子供に語ってみたい日本の古典怪談

古典というとちょっと難しいし、文章も読みづらいと思ってしまうのですが、現代訳になっていれば読みやすいものです。
そんな堅苦しさを一掃してくれて、古典怪談をわかりやすく大人と子供が一緒に楽しめるのがこの本です。

子供に語ってみたい日本の古典怪談

子供に語ってみたい日本の古典怪談

子供に語る前にまず大人が楽しめること請け合いです。原文の文章、構成には読みやすいようにアレンジがほどこされているので、原文を読んだ人はまた新たに楽しめますし、はじめて読む人はもちろん楽しめるという趣向になっています。

「怨の巻」ではお化けの話を紹介、逆立ちになった女の幽霊がかたきを武士の借りて取り殺す話など、「怪の巻」では怪しい化け物たちの話で、有名な「耳なし芳一」などを紹介。「妖の巻」では「雪女」「ぼたんどうろう」などの美しい幽霊の話、「奇の巻」では人間のおこした奇奇怪怪な不思議な話、カメに唇を食われた男の話など、「悲の巻」ではたぐいなき自己犠牲の話「菊花の契り」「乳母桜」を紹介しています。

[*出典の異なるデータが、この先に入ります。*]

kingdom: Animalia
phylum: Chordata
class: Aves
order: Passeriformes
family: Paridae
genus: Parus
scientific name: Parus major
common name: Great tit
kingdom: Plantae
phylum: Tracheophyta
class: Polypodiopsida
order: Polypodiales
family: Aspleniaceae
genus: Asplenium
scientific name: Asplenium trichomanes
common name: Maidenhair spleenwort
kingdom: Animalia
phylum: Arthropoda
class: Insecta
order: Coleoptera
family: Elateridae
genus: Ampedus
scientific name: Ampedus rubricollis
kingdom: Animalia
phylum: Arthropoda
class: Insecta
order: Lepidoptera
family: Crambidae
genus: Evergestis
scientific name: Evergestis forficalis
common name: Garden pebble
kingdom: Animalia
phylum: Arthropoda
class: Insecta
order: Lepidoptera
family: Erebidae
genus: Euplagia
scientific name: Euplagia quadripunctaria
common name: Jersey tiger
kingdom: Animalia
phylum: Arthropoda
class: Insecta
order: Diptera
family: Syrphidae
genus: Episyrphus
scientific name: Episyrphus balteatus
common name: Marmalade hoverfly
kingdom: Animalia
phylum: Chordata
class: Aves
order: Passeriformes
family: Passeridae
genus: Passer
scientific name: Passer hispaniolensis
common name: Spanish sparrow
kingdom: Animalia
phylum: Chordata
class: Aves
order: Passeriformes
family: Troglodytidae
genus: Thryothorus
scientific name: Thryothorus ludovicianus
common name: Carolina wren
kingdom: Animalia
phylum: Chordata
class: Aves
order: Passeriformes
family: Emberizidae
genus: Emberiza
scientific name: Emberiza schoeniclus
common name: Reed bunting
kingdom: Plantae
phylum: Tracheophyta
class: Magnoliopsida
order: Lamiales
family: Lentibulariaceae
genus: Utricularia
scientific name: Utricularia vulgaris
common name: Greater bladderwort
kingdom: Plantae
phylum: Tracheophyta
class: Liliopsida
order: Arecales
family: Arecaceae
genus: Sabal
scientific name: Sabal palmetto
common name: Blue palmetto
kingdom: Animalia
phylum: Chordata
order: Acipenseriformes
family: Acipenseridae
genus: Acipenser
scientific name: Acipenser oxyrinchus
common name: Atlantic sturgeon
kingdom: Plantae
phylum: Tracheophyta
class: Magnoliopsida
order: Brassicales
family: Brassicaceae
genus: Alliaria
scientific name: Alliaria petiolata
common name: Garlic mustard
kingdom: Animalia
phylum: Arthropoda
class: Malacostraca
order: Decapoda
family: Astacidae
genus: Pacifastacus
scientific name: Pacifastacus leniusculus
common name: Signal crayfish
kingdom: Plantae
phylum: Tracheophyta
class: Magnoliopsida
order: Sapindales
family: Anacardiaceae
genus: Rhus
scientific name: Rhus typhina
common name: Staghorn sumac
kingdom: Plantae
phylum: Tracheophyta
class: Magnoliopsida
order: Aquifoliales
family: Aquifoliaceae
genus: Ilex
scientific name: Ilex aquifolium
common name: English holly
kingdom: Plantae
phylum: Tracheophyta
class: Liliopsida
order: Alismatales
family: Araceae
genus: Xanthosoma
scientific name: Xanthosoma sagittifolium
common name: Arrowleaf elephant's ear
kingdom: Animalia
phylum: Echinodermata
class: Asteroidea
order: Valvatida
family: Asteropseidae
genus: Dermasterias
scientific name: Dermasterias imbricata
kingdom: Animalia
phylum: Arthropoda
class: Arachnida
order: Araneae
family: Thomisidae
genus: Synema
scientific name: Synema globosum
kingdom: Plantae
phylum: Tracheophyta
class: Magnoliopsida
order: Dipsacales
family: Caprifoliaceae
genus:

日本霊異記」「今昔物語」「徒然草」など平安時代あたりに書かれたものにも既に恐ろしい話がたくさんあるのです。この時代に既に怖い話をこういった風に残されているというは非常に興味深いものがあります。

江戸時代になると有名な「耳袋」、「甲子夜話」や上田秋成の「雨月物語」が書かれます。
この頃は口座も盛んになり、幽霊画コレクションでも有名な三遊亭円朝の「真景累ヶ淵」「怪談牡丹灯篭」なども生まれました。
私は雨月物語がとても好きで原文も読んでいるのですが、「吉備津の釜」、「青頭巾」「菊花の契り」久しぶりに読んでも怪談の怖さと凄みがありました。

そして、明治になり小泉八雲が収集した怪談集「怪談」が出版。怪談が文学に高められました。「雪女」など親しみやすい話が多くてこの本も確か私は小学生のときに読んだ思い出があります。

これだけの原典の本を全て読むのはとても大変なんですが、非常に読みやすくてわかりやすいのが嬉しかったです。解釈が日本の怪談というのは実におどろおどろしていて味わいがあります。

怪談ファンならずとも古典の入門書としておススメです。

※この本を読んでいる最中に上野国立科学博物館で「化け物の文化誌展」を見るという素晴らしいタイミングになりました。